◆ **WORK TO BE COMPLETED**
Exactly the lines from the line containing "paisajes naturales, gastronomía" through the final line of the entries below must be returned, and only those, without pictures.

===== EXTRACTED MATERIAL =====

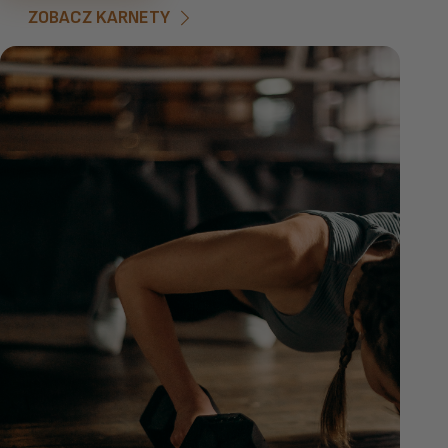
ZOBACZ KARNETY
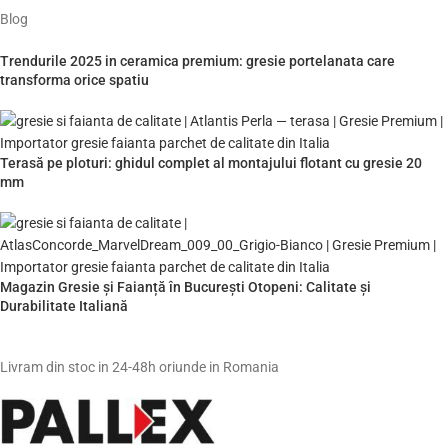
Blog
Trendurile 2025 in ceramica premium: gresie portelanata care
transforma orice spatiu
Terasă pe ploturi: ghidul complet al montajului flotant cu gresie 20
mm
Magazin Gresie și Faianță în București Otopeni: Calitate și
Durabilitate Italiană
Livram din stoc in 24-48h oriunde in Romania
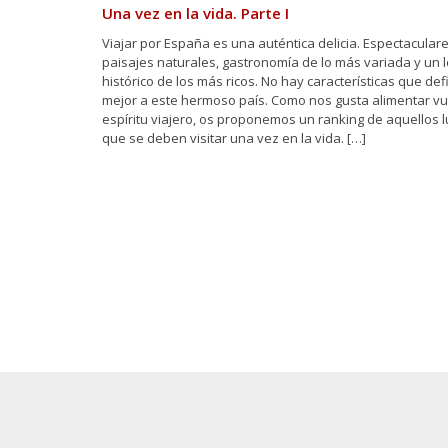
Una vez en la vida. Parte I
Viajar por España es una auténtica delicia. Espectacular
paisajes naturales, gastronomía de lo más variada y un 
histórico de los más ricos. No hay características que de
mejor a este hermoso país. Como nos gusta alimentar vu
espíritu viajero, os proponemos un ranking de aquellos 
que se deben visitar una vez en la vida. […]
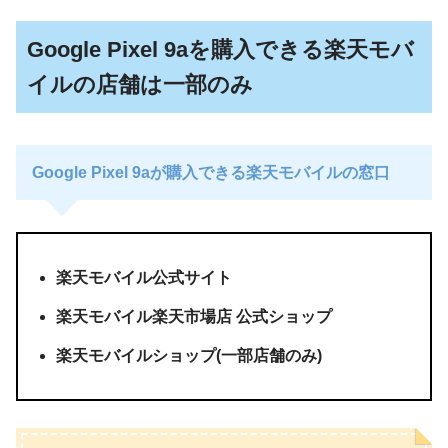
Google Pixel 9aを購入できる楽天モバ
イルの店舗は一部のみ
Google Pixel 9aが購入できる楽天モバイルの窓口
楽天モバイル公式サイト
楽天モバイル楽天市場店 公式ショップ
楽天モバイルショップ(一部店舗のみ)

=====

◆ **WRITTEN RESPONSE**
paisajes naturales, gastronomía de lo más variada y un 
histórico de los más ricos. No hay características que de
mejor a este hermoso país. Como nos gusta alimentar vu
espíritu viajero, os proponemos un ranking de aquellos 
que se deben visitar una vez en la vida. […]
Google Pixel 9aを購入できる楽天モバ
イルの店舗は一部のみ
Google Pixel 9aが購入できる楽天モバイルの窓口
楽天モバイル公式サイト
楽天モバイル楽天市場店 公式ショップ
楽天モバイルショップ(一部店舗のみ)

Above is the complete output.